"Érase una vez, en un lugar muy lejano y remoto, una ciudad fantasmagórica que recibía a los que llegaban con un silencio sepulcral". Me gusta el comienzo. Me imagino esa ciudad, con edificios semiderruidos, como si acabara de haber una guerra...Ahmed imaginaba aquella historia, su historia, que se iba tejiendo poco a poco en su mente con una realidad abrumadora. Pero no podía esperar lo que iba a suceder en los días siguientes.
Había oído decir que las tropas americanas iban a abandonar el país, y el repliegue había empezado unos días antes. Ahmed se sentía tranquilo y confiado. En su ciudad se vivía bien, en paz. Sus hijos, de 15 y 12 años no sabían lo que era la guerra, habían tenido suerte y no habían tenido que vivir los horrores que él y su esposa sufrieron en los años previos a la paz. Y ahora, por fin, después de tantos años iban a dejar de ver uniformes y armas por las calles. Por fin podrían vivir normalmente, como había oído decir que vivían en otros lugares, sin que hubiera soldados vigilando que no se quebrantara esa paz.
Ahmed siguió escribiendo su historia. Su imaginación era desbordante, y, a pesar de no tener a su alrededor nada que se refiriera a una guerra, todas las imágenes que venían a su mente era sobre eso: la guerra, los muertos, el miedo, el dolor…
A los pocos días ya llevaba escritos diez capítulos de su novela.
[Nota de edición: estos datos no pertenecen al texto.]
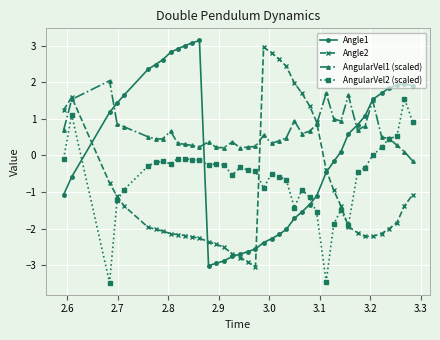

True or false: AngularVel1 (scaled) has more than 2 points higher than both neighbors.

True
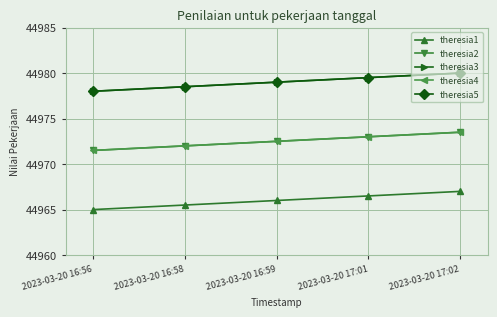

Between 2023-03-20 16:56 and 2023-03-20 17:01, which is larger?

2023-03-20 17:01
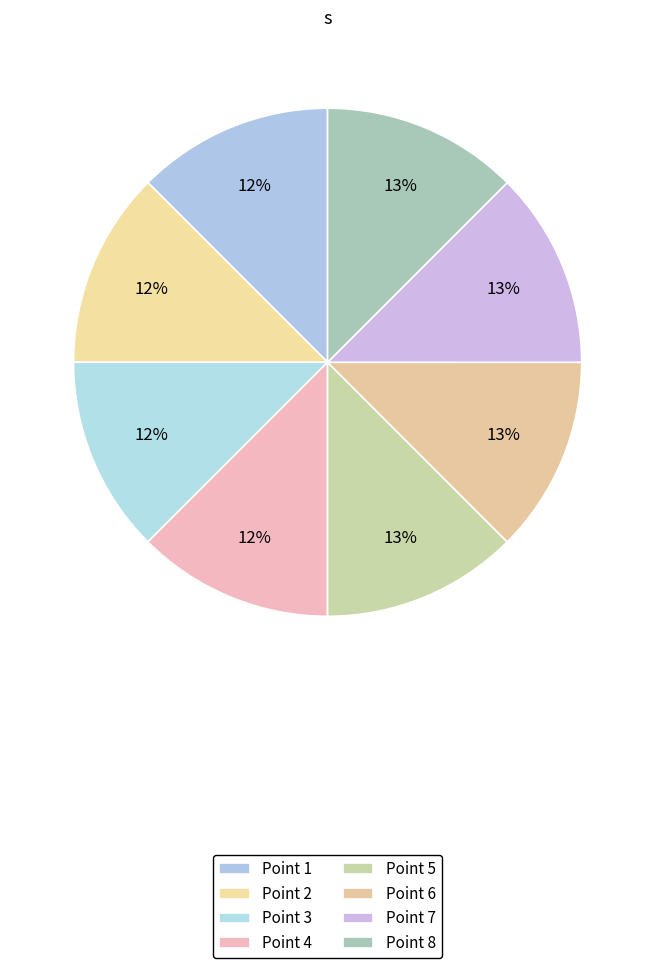

How many slices are in this pie chart?

8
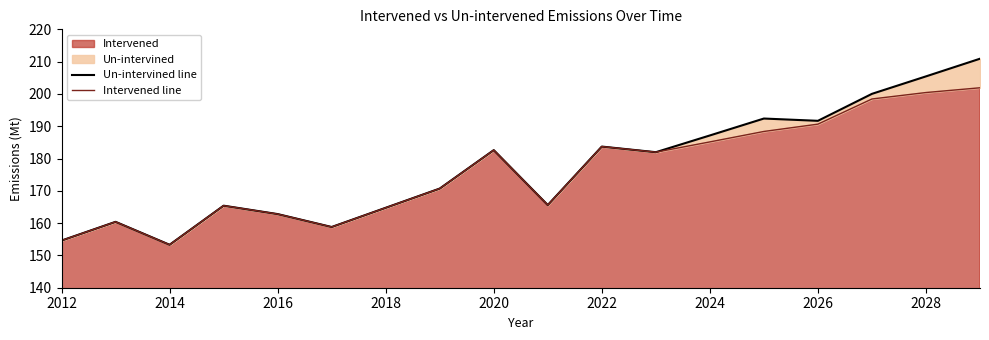

True or false: Un-intervined line has more than 2 interior local peaks.

True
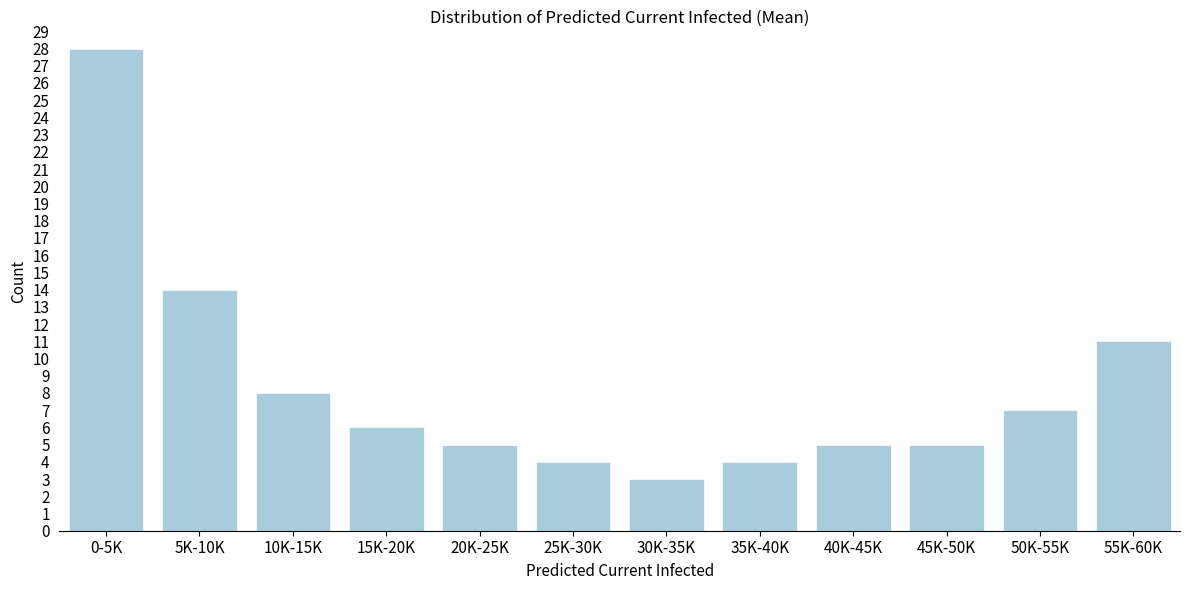

Reading right to left, what are all the values shown in this chart?

11	7	5	5	4	3	4	5	6	8	14	28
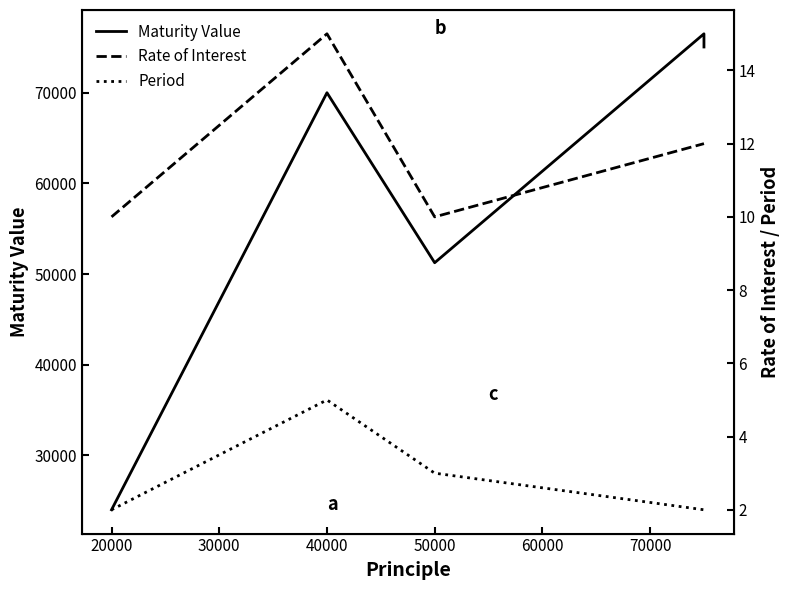

Does the chart have visible grid lines?

No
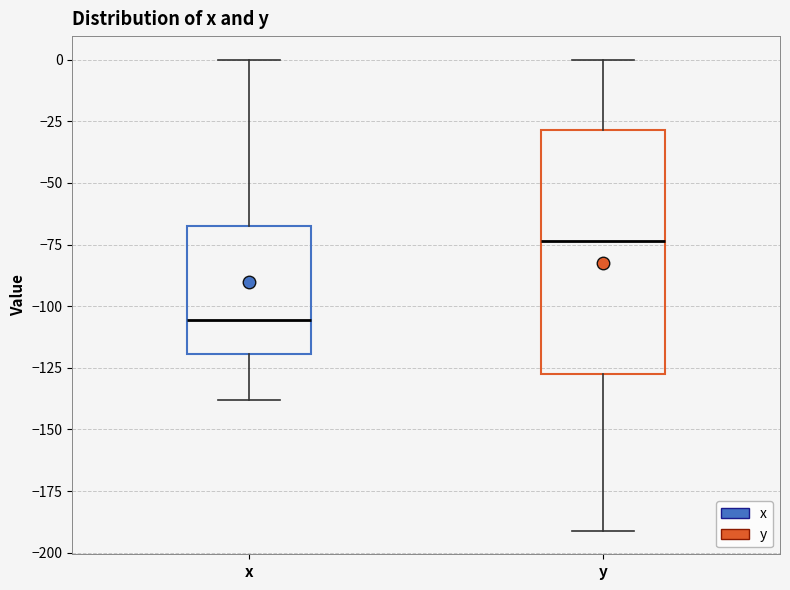

Which box's median line is the highest?

y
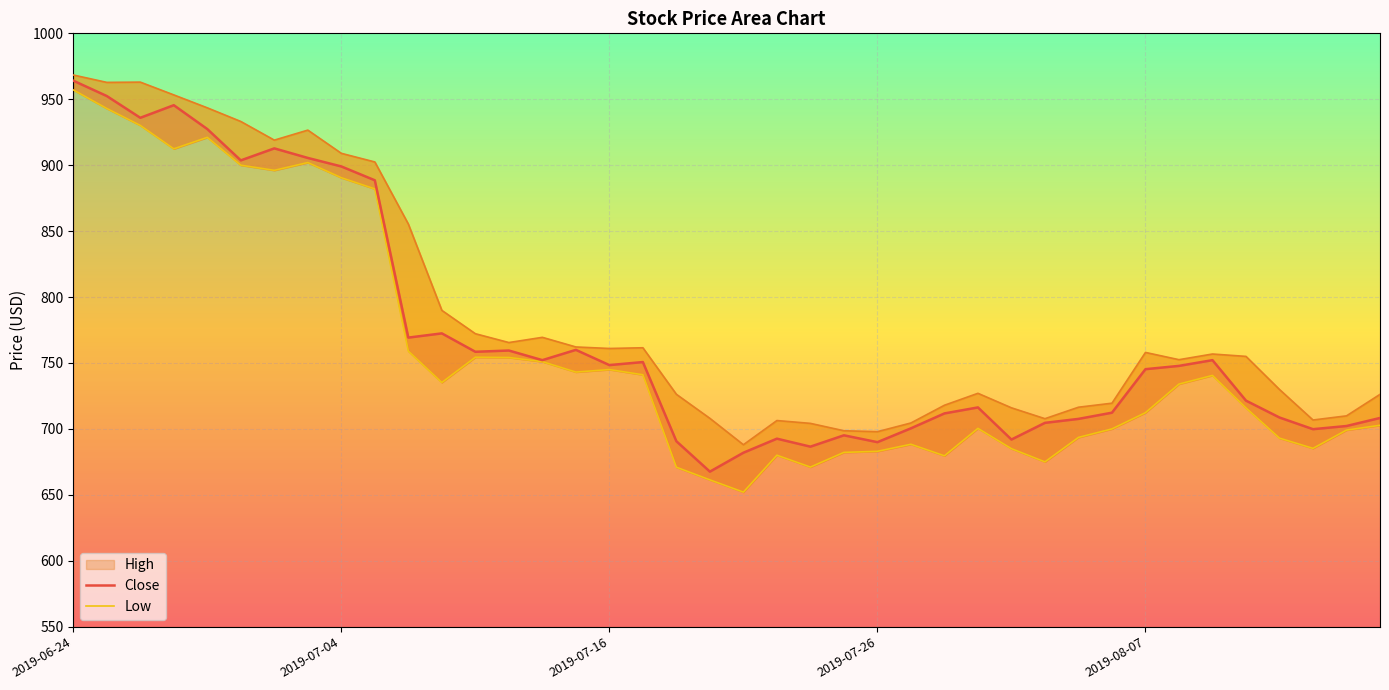

What is the label of the 29th point from the right?

2019-07-09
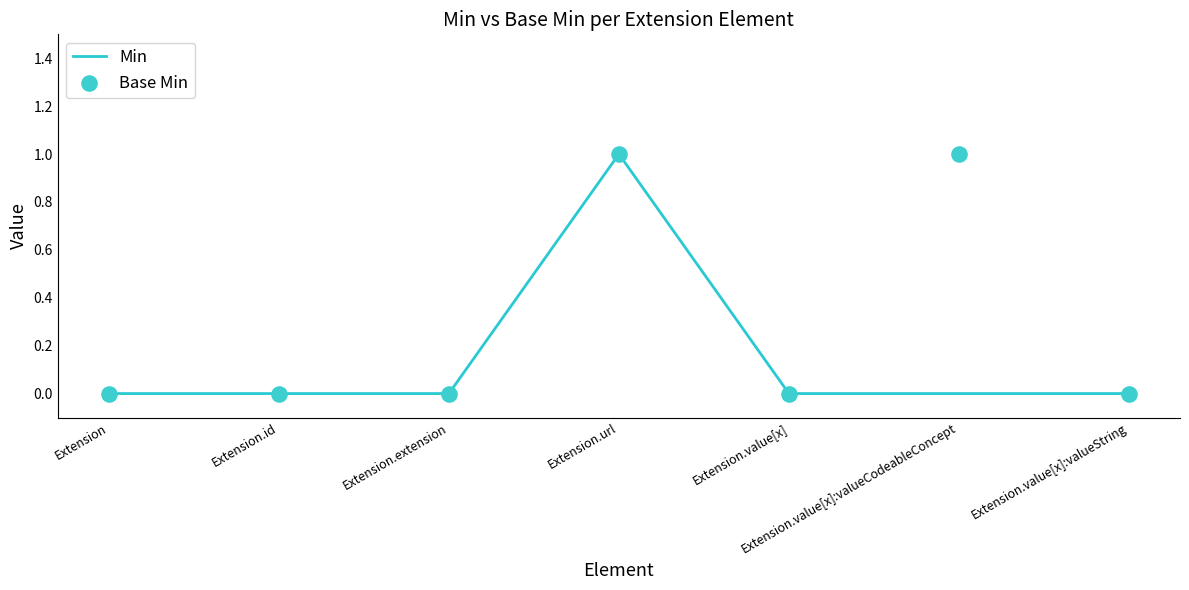

Which series contains the highest Y value?

Min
Una novela triste, de vidas rotas y sueños destrozados por culpa de una guerra absurda, que transformaba a los hombres en verdugos y víctimas y donde los muertos se iban multiplicando con el paso de los días.
Tan absorto estaba Ahmed escribiendo su novela que no se enteró de las noticias de los días siguientes…
Cuando iba a empezar el onceavo capítulo, y había empezado a escribir que el protagonista tenía que huir del país porque lo perseguían y se había puesto precio a su cabeza oyó sonar el teléfono y al momento oyó pasos precipitados por el pasillo. De repente, Loubna, su esposa, abrió de golpe la puerta y entró en la habitación gritando y sollozando: “Es tu padre al teléfono, en Kabul las cosas están muy mal, dice que han puesto precio a tu cabeza, que tenemos que huir”
Ahmed creyó que aquello no era real. Miraba a su mujer sin verla, volvió los ojos hacia el ordenador y leyó lo que acababa de escribir. No podía ser, estaba soñando, aquello no podía ser real.
Su mujer le miraba llorando y gritando; “¡Ahmed! ¡Reacciona! ¡Tenemos que irnos! ¡Por tus hijos!
Pero Ahmed no podía moverse, estaba totalmente disociado de la realidad. Aquello no podía estar pasándole a él. Tenía que ser una broma. Cerraba los ojos con fuerza, con la convicción de que cuando los abriera Loubna no iba a estar allí, delante de él, diciendo aquello que Ahmed acababa de oír. Pero no, abrió los ojos y Loubna seguía allí hecha un mar de nervios, llorando y temblando de miedo.
Entonces Ahmed reaccionó, fue a la sala y encendió la televisión y se encontró de frente con aquella dura realidad. Vio aquella ciudad desolada, con gente por las calles huyendo, gritando, llorando y muriendo. Vio hacerse realidad aquello que antes había visto sólo en su mente y se sintió morir. La realidad, persiguiendo a la ficción que él había creado, le había alcanzado de golpe y era mucho más aterradora. Y ahora estaba allí, pensando cómo iba a continuar su novela y, en consecuencia, su realidad.